Supplied text:
• • • • •

Summary
Lake Washington School District serves 25,000 students in and around Redmond, Washington, a region entrenched in high-tech—25% of parents work for Microsoft. Starting in 2008-09, LWSD launched an ambitious five-year plan to drive more deeply into teaching the practice and use of technology as a day-to-day tool to encourage students to develop 21st-century skills. Via its ambitious, innovative program, LWSD has achieved the support of 96% of its teaching staff, putting the district firmly on the road to successfully reaching its long-range goals.__________________________________
Case Study: Lake Washington Schools
At Lake Washington School District (LWSD) we serve 25,000 students in and around Redmond, Washington, a region firmly entrenched in high-tech—25% of parents work for Microsoft. Since 1996, the district has successfully passed levies for a fabulous selection of technical resources in every classroom, including interactive whiteboards, projection systems, and desktop technologies for students.I came on board at LWSD in 2007, noting that—despite large-scale staff development—classroom teachers were not leveraging the benefits of interactive technologies as widely as one would expect in such a technically rich environment. That is, while LWSD had embedded technology into teaching practices as deeply as any district I’d seen around the country, there was a lack of depth in comparison with the vast resources available.
That same year, 2007, we began to re-craft expectations district wide—teachers, administrators, etc.—refocusing teachers, curriculum, and resources from what students need to know—the standard approach—to what skills and abilities they need to have—an approach based on the 21st-Century Skills Coalition, actually redefining our functional description of “future-ready student.” We decided to start on the instructional level, reorganizing the work we do, and the way we present the work, and the training and expectations for teachers. At the same time, I was looking at how I could further the use of technology as a learning and instructional tool, which led us into our current project—an ambitious five-year plan to enable safe interaction, collaboration, and communication among our students and their instructors.

• • • • •

Task prompt: Output the part of the Lake Washington case study that begins at the words "That same year, 2007, we" and stops after the words "and their instructors.", copying it word for word. The rows have nothing to do with the Lake Washington case study.

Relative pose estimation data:
• • • • •

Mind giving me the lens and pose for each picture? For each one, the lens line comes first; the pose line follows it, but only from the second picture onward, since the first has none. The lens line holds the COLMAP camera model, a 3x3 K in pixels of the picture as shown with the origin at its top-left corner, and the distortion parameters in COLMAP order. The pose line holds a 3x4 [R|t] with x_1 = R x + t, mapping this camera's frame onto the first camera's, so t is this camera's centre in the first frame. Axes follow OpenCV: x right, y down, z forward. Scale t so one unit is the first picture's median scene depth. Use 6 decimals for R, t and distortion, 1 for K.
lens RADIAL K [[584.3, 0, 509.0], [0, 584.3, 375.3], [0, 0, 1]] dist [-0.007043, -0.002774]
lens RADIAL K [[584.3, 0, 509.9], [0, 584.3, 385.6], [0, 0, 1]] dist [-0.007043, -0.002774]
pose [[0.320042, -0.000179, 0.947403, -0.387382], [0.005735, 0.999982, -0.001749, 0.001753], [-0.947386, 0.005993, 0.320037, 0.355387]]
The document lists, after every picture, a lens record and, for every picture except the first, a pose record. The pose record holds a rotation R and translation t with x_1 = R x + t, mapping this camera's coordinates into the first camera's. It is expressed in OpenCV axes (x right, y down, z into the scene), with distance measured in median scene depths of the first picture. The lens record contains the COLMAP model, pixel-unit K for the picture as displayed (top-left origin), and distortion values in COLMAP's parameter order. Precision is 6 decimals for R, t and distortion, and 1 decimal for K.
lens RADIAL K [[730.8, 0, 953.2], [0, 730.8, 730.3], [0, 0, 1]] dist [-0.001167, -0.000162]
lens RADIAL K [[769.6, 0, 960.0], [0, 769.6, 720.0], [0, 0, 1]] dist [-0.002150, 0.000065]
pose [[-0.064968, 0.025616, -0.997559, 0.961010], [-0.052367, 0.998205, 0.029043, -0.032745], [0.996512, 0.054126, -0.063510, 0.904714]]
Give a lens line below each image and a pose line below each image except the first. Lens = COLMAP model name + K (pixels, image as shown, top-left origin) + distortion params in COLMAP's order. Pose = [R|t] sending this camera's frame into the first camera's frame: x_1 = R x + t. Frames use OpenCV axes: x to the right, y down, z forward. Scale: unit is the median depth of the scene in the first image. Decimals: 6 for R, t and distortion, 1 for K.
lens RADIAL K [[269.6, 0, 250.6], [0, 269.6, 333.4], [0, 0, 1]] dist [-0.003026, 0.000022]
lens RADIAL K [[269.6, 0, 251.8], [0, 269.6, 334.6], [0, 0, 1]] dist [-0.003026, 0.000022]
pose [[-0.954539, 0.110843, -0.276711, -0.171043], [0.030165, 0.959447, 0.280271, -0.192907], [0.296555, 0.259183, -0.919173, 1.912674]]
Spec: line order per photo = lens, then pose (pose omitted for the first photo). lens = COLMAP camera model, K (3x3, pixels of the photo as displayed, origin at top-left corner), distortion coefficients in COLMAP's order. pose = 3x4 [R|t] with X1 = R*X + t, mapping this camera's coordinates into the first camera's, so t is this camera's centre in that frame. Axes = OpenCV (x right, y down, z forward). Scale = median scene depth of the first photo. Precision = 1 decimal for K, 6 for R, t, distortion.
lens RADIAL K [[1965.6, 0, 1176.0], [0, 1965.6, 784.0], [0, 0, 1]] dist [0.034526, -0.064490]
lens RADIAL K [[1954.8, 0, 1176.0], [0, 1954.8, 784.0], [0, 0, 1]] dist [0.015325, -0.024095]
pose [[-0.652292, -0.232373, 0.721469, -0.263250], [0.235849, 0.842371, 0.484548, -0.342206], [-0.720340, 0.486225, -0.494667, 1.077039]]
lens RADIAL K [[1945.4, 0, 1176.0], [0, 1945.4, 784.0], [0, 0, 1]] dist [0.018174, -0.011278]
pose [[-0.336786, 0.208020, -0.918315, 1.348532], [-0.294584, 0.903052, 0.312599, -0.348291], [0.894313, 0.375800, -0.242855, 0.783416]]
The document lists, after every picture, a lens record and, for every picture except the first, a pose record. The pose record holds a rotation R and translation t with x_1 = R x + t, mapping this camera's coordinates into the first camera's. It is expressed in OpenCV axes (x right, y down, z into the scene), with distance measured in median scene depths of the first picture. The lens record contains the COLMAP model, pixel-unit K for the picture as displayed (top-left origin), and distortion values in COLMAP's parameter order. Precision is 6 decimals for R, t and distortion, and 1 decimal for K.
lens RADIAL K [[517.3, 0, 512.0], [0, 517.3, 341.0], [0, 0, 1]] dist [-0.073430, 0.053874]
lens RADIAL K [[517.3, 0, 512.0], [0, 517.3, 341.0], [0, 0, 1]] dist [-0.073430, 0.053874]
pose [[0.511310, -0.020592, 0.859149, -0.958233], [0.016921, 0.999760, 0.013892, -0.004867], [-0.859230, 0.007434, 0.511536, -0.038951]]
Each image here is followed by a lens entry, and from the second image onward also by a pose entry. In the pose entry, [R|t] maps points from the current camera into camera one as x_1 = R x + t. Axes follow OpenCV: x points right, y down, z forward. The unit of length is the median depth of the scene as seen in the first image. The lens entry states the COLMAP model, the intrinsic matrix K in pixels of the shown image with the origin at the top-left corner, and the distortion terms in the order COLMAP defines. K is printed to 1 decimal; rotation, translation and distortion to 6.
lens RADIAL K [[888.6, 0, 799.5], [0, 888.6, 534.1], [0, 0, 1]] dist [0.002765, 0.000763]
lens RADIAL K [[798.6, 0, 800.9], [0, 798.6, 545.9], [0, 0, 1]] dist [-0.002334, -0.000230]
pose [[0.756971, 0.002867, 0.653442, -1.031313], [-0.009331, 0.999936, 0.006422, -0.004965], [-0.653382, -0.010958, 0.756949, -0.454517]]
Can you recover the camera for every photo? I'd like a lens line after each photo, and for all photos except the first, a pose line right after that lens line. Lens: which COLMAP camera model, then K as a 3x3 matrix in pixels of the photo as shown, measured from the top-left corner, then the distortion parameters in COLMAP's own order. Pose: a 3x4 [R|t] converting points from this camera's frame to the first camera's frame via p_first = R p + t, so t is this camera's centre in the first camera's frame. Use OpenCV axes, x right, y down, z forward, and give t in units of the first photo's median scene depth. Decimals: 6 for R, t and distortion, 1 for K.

• • • • •

Response to the task:
That same year, 2007, we began to re-craft expectations district wide—teachers, administrators, etc.—refocusing teachers, curriculum, and resources from what students need to know—the standard approach—to what skills and abilities they need to have—an approach based on the 21st-Century Skills Coalition, actually redefining our functional description of “future-ready student.” We decided to start on the instructional level, reorganizing the work we do, and the way we present the work, and the training and expectations for teachers. At the same time, I was looking at how I could further the use of technology as a learning and instructional tool, which led us into our current project—an ambitious five-year plan to enable safe interaction, collaboration, and communication among our students and their instructors.